This question is same to this posted earlier. I want to concatenate three columns instead of concatenating two columns:
Here is the combining two columns:
df = DataFrame({'foo':['a','b','c'], 'bar':[1, 2, 3], 'new':['apple', 'banana', 'pear']})
df['combined'] = df['foo'].astype(str)+'_'+df['bar'].astype(str)
If you concatenate with string('_') please you convert the column to string which you want and after you can concatenate the dataframe.
Just wanted to make a time comparison for both solutions (for 30K rows DF):
In [1]: df = DataFrame({'foo':['a','b','c'], 'bar':[1, 2, 3], 'new':['apple', 'banana', 'pear']})
In [2]: big = pd.concat([df] * 10**4, ignore_index=True)
In [3]: big.shape
Out[3]: (30000, 3)
In [4]: %timeit big.apply(lambda x:'%s_%s_%s' % (x['bar'],x['foo'],x['new']),axis=1)
1 loop, best of 3: 881 ms per loop
In [5]: %timeit big['bar'].astype(str)+'_'+big['foo']+'_'+big['new']
10 loops, best of 3: 44.2 ms per loop
a few more options:
In [6]: %timeit big.ix[:, :-1].astype(str).add('_').sum(axis=1).str.cat(big.new)
10 loops, best of 3: 72.2 ms per loop
In [11]: %timeit big.astype(str).add('_').sum(axis=1).str[:-1]

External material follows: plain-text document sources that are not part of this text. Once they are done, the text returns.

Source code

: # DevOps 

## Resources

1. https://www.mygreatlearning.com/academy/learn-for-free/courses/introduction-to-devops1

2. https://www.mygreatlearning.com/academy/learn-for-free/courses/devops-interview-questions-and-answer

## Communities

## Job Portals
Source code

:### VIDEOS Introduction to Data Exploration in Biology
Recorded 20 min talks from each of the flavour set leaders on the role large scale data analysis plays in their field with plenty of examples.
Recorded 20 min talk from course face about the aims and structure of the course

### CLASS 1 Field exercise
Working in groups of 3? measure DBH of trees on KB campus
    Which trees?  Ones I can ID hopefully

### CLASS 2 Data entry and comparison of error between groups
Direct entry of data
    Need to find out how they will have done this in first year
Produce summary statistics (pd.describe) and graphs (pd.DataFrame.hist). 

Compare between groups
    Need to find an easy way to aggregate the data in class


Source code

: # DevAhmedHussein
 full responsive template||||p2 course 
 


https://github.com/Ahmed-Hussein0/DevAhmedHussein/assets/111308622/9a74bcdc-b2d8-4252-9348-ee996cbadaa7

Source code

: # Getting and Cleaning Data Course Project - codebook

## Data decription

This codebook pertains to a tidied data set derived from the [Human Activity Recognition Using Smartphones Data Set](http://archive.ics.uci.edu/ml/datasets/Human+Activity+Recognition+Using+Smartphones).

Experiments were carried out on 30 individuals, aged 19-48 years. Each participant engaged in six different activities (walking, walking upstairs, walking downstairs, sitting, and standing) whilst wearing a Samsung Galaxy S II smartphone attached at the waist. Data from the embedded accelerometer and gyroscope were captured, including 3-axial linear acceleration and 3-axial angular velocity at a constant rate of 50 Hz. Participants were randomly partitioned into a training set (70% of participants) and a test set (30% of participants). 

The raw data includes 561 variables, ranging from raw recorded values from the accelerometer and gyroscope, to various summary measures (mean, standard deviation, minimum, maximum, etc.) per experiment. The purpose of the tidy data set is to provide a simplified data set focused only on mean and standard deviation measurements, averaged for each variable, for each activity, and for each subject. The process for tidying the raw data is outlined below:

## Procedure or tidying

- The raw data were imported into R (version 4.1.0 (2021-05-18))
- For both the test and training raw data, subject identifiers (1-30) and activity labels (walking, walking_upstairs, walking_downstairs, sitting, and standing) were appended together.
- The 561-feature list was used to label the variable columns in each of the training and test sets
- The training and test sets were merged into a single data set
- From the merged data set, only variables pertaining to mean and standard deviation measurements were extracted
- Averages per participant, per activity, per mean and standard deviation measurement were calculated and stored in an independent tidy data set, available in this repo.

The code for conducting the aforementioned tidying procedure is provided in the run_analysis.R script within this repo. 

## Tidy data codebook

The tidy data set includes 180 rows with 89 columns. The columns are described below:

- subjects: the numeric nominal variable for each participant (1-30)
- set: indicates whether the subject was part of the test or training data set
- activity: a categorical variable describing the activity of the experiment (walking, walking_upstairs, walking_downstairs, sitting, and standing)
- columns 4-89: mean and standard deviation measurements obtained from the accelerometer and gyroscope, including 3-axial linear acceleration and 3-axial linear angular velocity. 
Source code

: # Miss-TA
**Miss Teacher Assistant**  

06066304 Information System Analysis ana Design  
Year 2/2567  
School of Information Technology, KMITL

10 loops, best of 3: 82.3 ms per loop
I think you are missing one %s
df['combined']=df.apply(lambda x:'%s_%s_%s' % (x['bar'],x['foo'],x['new']),axis=1)
Possibly the fastest solution is to operate in plain Python:
Series(
map(
'_'.join,
df.values.tolist()
# when non-string columns are present:
# df.values.astype(str).tolist()
),
index=df.index
)
Comparison against @MaxU answer (using the big
data frame which has both numeric and string columns):
%timeit big['bar'].astype(str) + '_' + big['foo'] + '_' + big['new']

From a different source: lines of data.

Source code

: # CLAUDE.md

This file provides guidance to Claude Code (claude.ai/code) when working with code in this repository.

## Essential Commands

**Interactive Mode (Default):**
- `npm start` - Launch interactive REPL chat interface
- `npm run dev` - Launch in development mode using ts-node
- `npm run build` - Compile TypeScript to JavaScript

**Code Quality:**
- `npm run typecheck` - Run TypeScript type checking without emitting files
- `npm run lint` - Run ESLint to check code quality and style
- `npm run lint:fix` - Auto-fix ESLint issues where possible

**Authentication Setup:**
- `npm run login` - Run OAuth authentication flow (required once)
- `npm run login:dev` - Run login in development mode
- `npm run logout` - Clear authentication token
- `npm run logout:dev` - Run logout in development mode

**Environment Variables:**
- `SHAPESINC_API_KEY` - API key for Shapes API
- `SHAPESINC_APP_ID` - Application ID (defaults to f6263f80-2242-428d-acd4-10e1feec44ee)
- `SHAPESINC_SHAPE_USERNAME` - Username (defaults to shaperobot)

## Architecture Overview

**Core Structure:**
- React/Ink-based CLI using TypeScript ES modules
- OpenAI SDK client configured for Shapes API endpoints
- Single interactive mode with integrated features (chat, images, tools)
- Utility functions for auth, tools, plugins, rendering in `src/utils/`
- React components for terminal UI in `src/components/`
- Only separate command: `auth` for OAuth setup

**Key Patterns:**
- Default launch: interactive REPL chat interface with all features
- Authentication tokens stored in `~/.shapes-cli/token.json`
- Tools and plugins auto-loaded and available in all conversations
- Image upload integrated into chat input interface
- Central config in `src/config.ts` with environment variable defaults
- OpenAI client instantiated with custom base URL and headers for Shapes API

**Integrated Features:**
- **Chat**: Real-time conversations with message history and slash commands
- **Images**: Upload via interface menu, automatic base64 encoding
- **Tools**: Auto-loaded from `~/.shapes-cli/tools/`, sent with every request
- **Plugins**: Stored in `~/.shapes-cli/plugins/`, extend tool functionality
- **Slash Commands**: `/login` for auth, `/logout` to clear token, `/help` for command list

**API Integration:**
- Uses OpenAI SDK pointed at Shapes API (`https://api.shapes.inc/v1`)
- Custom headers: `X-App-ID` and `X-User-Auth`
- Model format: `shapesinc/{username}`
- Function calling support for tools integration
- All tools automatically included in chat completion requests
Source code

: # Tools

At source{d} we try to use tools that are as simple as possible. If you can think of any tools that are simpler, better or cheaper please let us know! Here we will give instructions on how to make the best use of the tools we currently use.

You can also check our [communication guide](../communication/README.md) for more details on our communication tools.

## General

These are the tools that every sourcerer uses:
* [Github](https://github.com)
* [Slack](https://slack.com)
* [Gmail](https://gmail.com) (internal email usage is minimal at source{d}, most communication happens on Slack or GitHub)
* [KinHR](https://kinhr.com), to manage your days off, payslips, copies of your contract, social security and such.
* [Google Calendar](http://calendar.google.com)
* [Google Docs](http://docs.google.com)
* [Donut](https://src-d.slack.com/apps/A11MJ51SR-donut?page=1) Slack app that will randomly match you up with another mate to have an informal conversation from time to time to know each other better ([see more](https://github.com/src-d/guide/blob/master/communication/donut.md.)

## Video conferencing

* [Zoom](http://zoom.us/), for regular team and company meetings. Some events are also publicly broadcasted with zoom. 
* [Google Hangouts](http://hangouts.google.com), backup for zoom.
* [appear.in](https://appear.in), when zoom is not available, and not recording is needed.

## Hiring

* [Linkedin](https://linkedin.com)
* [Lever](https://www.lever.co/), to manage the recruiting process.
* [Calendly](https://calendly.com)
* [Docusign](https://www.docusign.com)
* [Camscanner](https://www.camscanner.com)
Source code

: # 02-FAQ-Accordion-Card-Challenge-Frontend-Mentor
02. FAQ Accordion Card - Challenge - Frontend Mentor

# 29.4 ms ± 1.08 ms per loop (mean ± std. dev. of 7 runs, 10 loops each)
%timeit Series(map('_'.join, big.values.astype(str).tolist()), index=big.index)
# 27.4 ms ± 2.36 ms per loop (mean ± std. dev. of 7 runs, 10 loops each)

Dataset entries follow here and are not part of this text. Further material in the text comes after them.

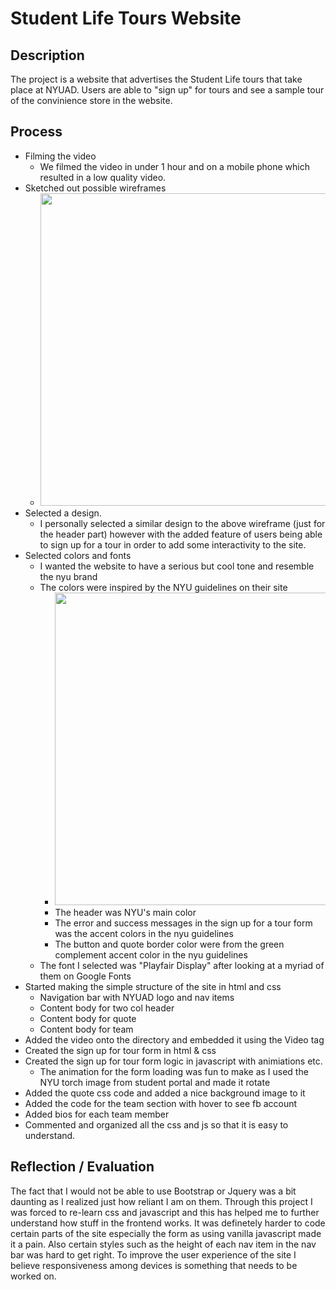 # Student Life Tours Website
## Description
The project is a website that advertises the Student Life tours that take place at NYUAD. Users are able to "sign up" for tours and see a sample tour of the convinience store in the website.
## Process
* Filming the video
	* We filmed the video in under 1 hour and on a mobile phone which resulted in a low quality video.
* Sketched out possible wireframes
	* <img src="https://i.ibb.co/HVJnHRQ/image0.jpg" height="500" />
* Selected a design.
	* I personally selected a similar design to the above wireframe (just for the header part) however with the added feature of users being able to sign up for a tour in order to add some interactivity to the site.
* Selected colors and fonts
	* I wanted the website to have a serious but cool tone and resemble the nyu brand
	* The colors were inspired by the NYU guidelines on their site
		* <img src="https://i.ibb.co/frVWktR/Screen-Shot-2020-06-08-at-11-43-36-AM.png" width="500" />
		* The header was NYU's main color
		* The error and success messages in the sign up for a tour form was the accent colors in the nyu guidelines
		* The button and quote border color were from the green complement accent color in the nyu guidelines
	* The font I selected was "Playfair Display" after looking at a myriad of them on Google Fonts
* Started making the simple structure of the site in html and css
	* Navigation bar with NYUAD logo and nav items
	* Content body for two col header
	* Content body for quote
	* Content body for team
* Added the video onto the directory and embedded it using the Video tag
* Created the sign up for tour form in html & css
* Created the sign up for tour form logic in javascript with animiations etc.
	* The animation for the form loading was fun to make as I used the NYU torch image from student portal and made it rotate
* Added the quote css code and added a nice background image to it
* Added the code for the team section with hover to see fb account
* Added bios for each team member
* Commented and organized all the css and js so that it is easy to understand.

## Reflection / Evaluation
The fact that I would not be able to use Bootstrap or Jquery was a bit daunting as I realized just how reliant I am on them. Through this project I was forced to re-learn css and javascript and this has helped me to further understand how stuff in the frontend works. It was definetely harder to code certain parts of the site especially the form as using vanilla javascript made it a pain. Also certain styles such as the height of each nav item in the nav bar was hard to get right.
To improve the user experience of the site I believe responsiveness among devices is something that needs to be worked on.
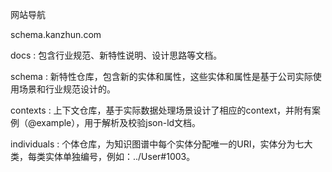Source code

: 网站导航

schema.kanzhun.com

docs        : 包含行业规范、新特性说明、设计思路等文档。

schema      : 新特性仓库，包含新的实体和属性，这些实体和属性是基于公司实际使用场景和行业规范设计的。

contexts    : 上下文仓库，基于实际数据处理场景设计了相应的context，并附有案例（@example），用于解析及校验json-ld文档。

individuals : 个体仓库，为知识图谱中每个实体分配唯一的URI，实体分为七大类，每类实体单独编号，例如：../User#1003。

Comparison against @derchambers answer (using their df
data frame where all columns are strings):
from functools import reduce
def reduce_join(df, columns):
slist = [df[x] for x in columns]
return reduce(lambda x, y: x + '_' + y, slist[1:], slist[0])
def list_map(df, columns):
return Series(
map(
'_'.join,
df[columns].values.tolist()
),
index=df.index
)
%timeit df1 = reduce_join(df, list('1234'))
# 602 ms ± 39 ms per loop (mean ± std. dev. of 7 runs, 1 loop each)
%timeit df2 = list_map(df, list('1234'))
# 351 ms ± 12.1 ms per loop (mean ± std. dev. of 7 runs, 1 loop each)
If you have even more columns you want to combine, using the Series method str.cat
might be handy:
df["combined"] = df["foo"].str.cat(df[["bar", "new"]].astype(str), sep="_")
Basically, you select the first column (if it is not already of type str
, you need to append .astype(str)
), to which you append the other columns (separated by an optional separator character).
df['New_column_name'] = df['Column1'].map(str) + 'X' + df['Steps']
X= x is any delimiter (eg: space) by which you want to separate two merged column.